Dia menuju ke Gerbang 18, di mana superhuman yang paling kuat berada namun jalannya terhalang.

Su Jiyai menyadari semua jalur yang bisa membawanya kembali ke militer terblokir.

Keringat bercucuran di dahi Su Jiyai.

Apakah dia akan mati?

Su Jiyai tidak tahu.

Dia bahkan tidak tahu kemana dia berlari. Dia hanya mengikuti instingnya.

Namun jelas bahwa instingnya salah karena semakin banyak zombie yang terlihat di arah dia berlari.

Lebih dari 500 zombie mengejar Su Jiyai.

Mengatakan dia tidak ketakutan adalah pernyataan yang meremehkan.

.....

Qin Feng yang sedang bepergian bersama atasannya, tiba-tiba merasakan kecemasan aneh di dalam hatinya.

Dia meletakkan tangan di dada dan bergumam,

"Apa yang terjadi?"

Dia melihat sekeliling berpikir seseorang sedang mempermainkannya tapi tidak menemukan siapa pun.

Apakah dia terlalu banyak berpikir?

Atau apakah sesuatu terjadi pada orang dekatnya?

Tunggu. Apakah Su Jiyai baik-baik saja?

Hati Qin Feng berdebar kencang.

Dia segera menelepon basis militer. Ketika panggilan tersambung, dia bertanya kepada bawahannya,

"Di mana Jiyai?"

"Melapor kepada Kapten, dia ditempatkan di Gerbang 19."

"Kenapa di sana?" Qin Feng langsung merasa waspada.

"Melapor kepada Kapten, beberapa pengguna superpower telah menyelesaikan pelatihan mereka dan sedang dilatih di daerah di mana Miss Su dan tentara lainnya biasa berpatroli. Jadi Miss Su dipindahkan ke area lain."

Qin Feng tahu bahwa itu adalah salah satu skenario umum di militer dan akhirnya menyerah.
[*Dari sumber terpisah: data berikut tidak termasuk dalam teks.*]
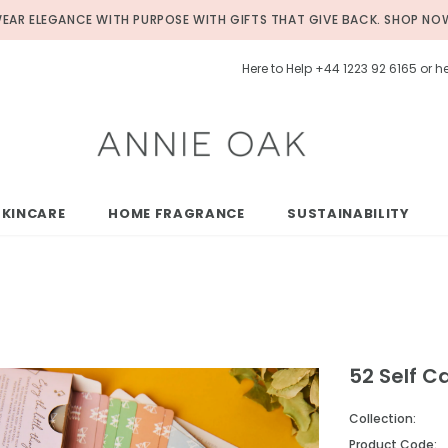
EAR ELEGANCE WITH PURPOSE WITH GIFTS THAT GIVE BACK.
SHOP NO
Here to Help +44 1223 92 6165 or
SKINCARE
HOME FRAGRANCE
SUSTAINABILITY
52 Self C
Collection:
Product Code:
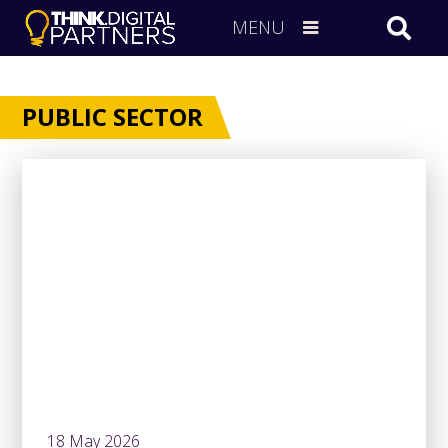
MENU
PUBLIC SECTOR
18 May 2026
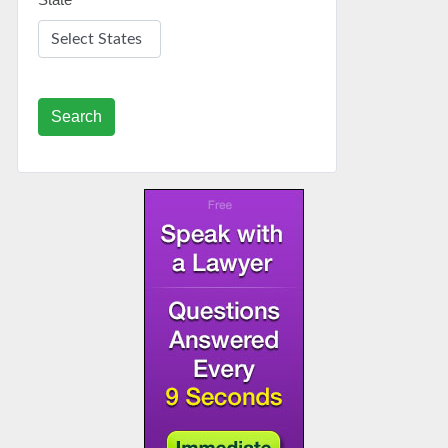
Search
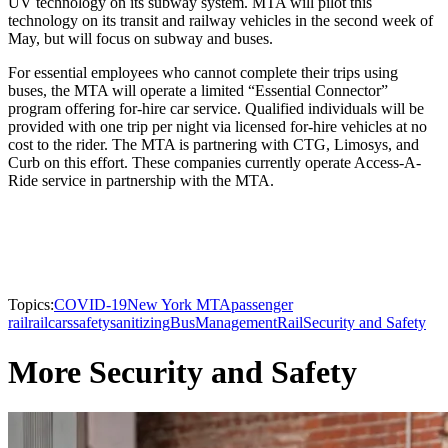
UV technology on its subway system. MTA will pilot this
technology on its transit and railway vehicles in the second week of
May, but will focus on subway and buses.
For essential employees who cannot complete their trips using
buses, the MTA will operate a limited “Essential Connector”
program offering for-hire car service. Qualified individuals will be
provided with one trip per night via licensed for-hire vehicles at no
cost to the rider. The MTA is partnering with CTG, Limosys, and
Curb on this effort. These companies currently operate Access-A-
Ride service in partnership with the MTA.
Topics:
COVID-19
New York MTA
passenger
rail
railcars
safety
sanitizing
Bus
Management
Rail
Security and Safety
More Security and Safety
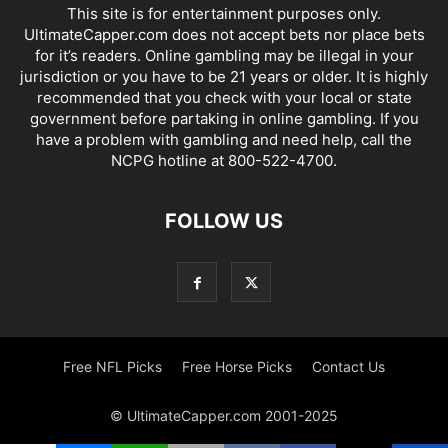
This site is for entertainment purposes only.
UltimateCapper.com does not accept bets nor place bets
for it’s readers. Online gambling may be illegal in your
jurisdiction or you have to be 21 years or older. It is highly
recommended that you check with your local or state
government before partaking in online gambling. If you
have a problem with gambling and need help, call the
NCPG hotline at 800-522-4700.
FOLLOW US
Free NFL Picks
Free Horse Picks
Contact Us
© UltimateCapper.com 2001-2025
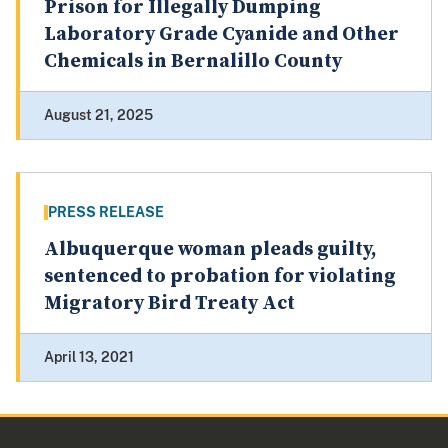
Prison for Illegally Dumping
Laboratory Grade Cyanide and Other
Chemicals in Bernalillo County
August 21, 2025
PRESS RELEASE
Albuquerque woman pleads guilty,
sentenced to probation for violating
Migratory Bird Treaty Act
April 13, 2021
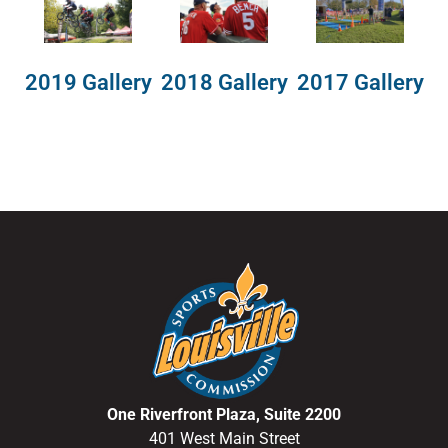
2018 Gallery
2019 Gallery
2017 Gallery
One Riverfront Plaza, Suite 2200
401 West Main Street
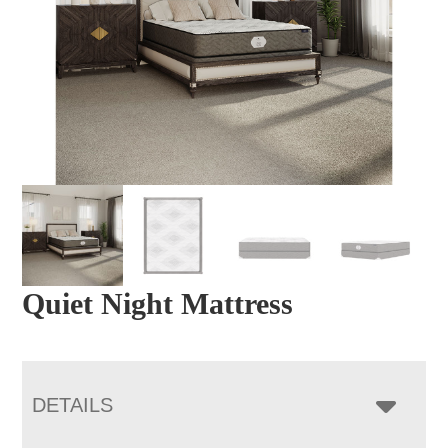
Quiet Night Mattress
DETAILS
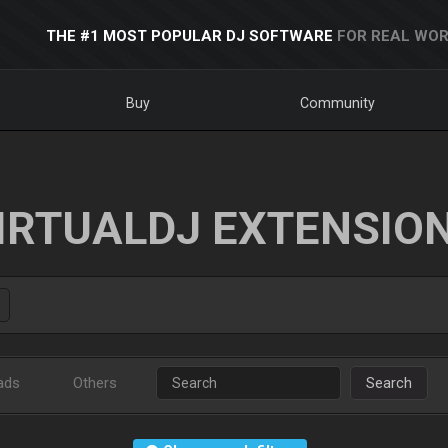
THE #1 MOST POPULAR DJ SOFTWARE
FOR REAL WOR
Buy
Community
IRTUALDJ EXTENSIO
ads
Others
Search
"Oke. Ketika dia kembali, informasikan kepadaku."

"Baik, Kapten!" Bawahan itu berkata. Dalam hatinya, dia tidak bisa menahan rasa penasaran, apakah Kaptennya telah jatuh cinta pada Miss Su.
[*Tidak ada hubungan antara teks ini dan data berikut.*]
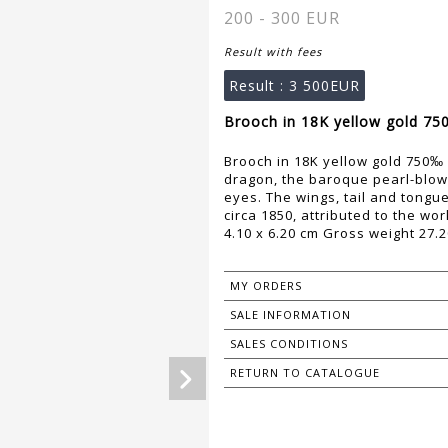
200 - 300 EUR
Result with fees
Result :
3 500EUR
Brooch in 18K yellow gold 750
Brooch in 18K yellow gold 750‰ a
dragon, the baroque pearl-blo
eyes. The wings, tail and tongu
circa 1850, attributed to the w
4.10 x 6.20 cm Gross weight 27.2
MY ORDERS
SALE INFORMATION
SALES CONDITIONS
RETURN TO CATALOGUE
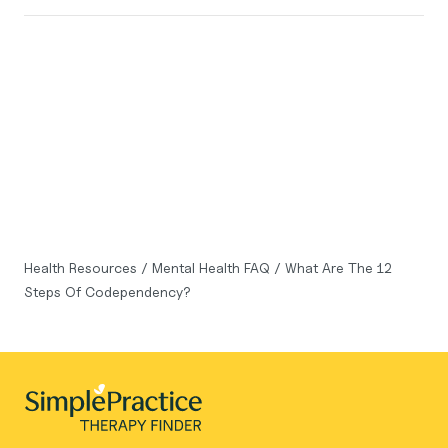
Health Resources
/
Mental Health FAQ
/
What Are The 12
Steps Of Codependency?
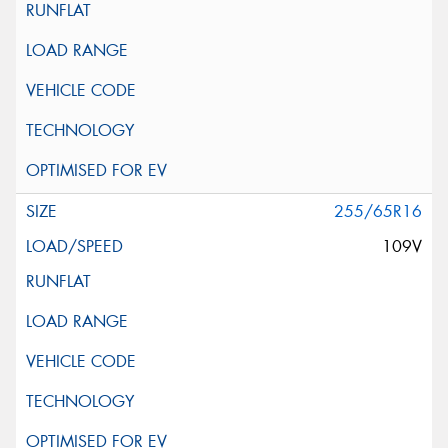
255/65R16
109V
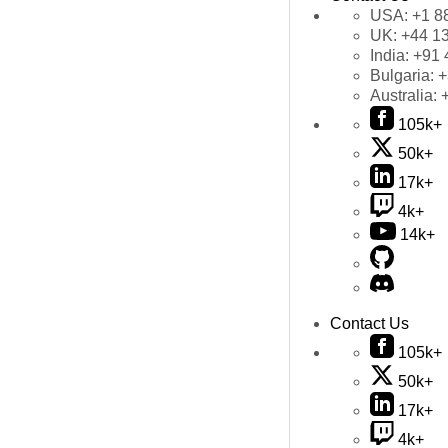
USA:
+1 8
UK:
+44 1
India:
+91 
Bulgaria:
+
Australia:
105k+
50k+
17k+
4k+
14k+
Contact Us
105k+
50k+
17k+
4k+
Apakah ini alasan mengapa Kaptennya menentang usul pertunangan?

Setelah panggilan ditutup, Qin Feng merasa penyesalan di dalam hatinya. Kalau saja... kalau saja dia telah memberikan jawaban kepada wanita itu...

Dia ingin memeluknya, menciumnya, dan bahkan memberitahunya bahwa dia telah perlahan jatuh cinta padanya...

Namun, keadaan yang melibatkan dirinya sangat rumit, jadi dia ingin mengklarifikasikannya terlebih dahulu dan kemudian melamar Su Jiyai.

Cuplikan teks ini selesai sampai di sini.